- Born: Todd Abrams December 27 Baton Rouge, Louisiana
- Known for: Knife throwing

= Jack Dagger =

American knife throwing and primitive weapons expert

Jack Dagger is an American knife throwing and primitive weapons expert. He grew up in Baton Rouge, Louisiana, where he started practicing knife and axe throwing from a young age.

As he became an expert, Dagger organized the Baton Rouge Knife and Axe Throwers Club. His first television commercial was in 1995, which featured him throwing a tomahawk at a Louisiana-shaped target for a local political campaign ad.

Dagger moved to Los Angeles in 2003, where he met Michael J. Bainton, current executive director of the International Knife Throwing Hall of Fame. Bainton guided Dagger to practice further, perfecting his technique. Since then, Dagger has performed in over a thousand shows, as well as made several television appearances. He also organized the LA Daggers.

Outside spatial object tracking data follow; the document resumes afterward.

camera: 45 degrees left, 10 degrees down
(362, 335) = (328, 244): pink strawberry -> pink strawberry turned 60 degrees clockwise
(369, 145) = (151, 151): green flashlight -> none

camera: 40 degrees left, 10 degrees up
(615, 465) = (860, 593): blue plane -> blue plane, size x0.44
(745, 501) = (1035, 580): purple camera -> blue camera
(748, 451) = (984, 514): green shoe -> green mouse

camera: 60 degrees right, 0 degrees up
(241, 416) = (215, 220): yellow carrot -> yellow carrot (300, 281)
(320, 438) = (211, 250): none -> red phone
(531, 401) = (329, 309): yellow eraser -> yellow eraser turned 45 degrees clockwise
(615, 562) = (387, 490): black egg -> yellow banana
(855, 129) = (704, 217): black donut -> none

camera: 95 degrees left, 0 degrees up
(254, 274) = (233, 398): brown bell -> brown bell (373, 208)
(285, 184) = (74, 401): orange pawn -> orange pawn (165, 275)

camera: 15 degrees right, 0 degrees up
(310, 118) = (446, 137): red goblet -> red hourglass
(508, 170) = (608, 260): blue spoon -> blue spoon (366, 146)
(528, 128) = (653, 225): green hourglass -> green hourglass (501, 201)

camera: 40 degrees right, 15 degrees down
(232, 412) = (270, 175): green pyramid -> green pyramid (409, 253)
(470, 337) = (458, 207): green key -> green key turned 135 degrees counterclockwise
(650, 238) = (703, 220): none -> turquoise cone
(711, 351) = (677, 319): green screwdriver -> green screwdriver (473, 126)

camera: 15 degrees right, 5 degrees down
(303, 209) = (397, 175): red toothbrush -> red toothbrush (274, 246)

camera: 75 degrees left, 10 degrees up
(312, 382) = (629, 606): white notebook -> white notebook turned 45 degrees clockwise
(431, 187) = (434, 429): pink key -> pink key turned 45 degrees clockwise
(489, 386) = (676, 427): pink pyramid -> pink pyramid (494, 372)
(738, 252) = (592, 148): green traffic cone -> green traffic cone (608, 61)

Dagger has won several World Championships, and has been recognized by the International Knife Throwers Hall of Fame. Some of the tricks he has performed or designed are the Knife Catch, the Tomahawk Catch, the Unicorn Catch, and the Jack Knife – Cucumber Slice, which he performed in 2009 on The Tonight Show with Conan O'Brien. He has also received the National Knife Throwing Entertainer of the Year Award three times. Dagger also works as an adviser and tutor to artists. He has worked with David Boreanaz (from Angel) and Adam Sandler (from You Don't Mess with the Zohan).

Dagger has been a recurring trainer in History Channel's marksmen competition show, Top Shot. Dagger has trained the contestants in the use of throwing knives, slingshots, tomahawks, blowguns, and atlatls.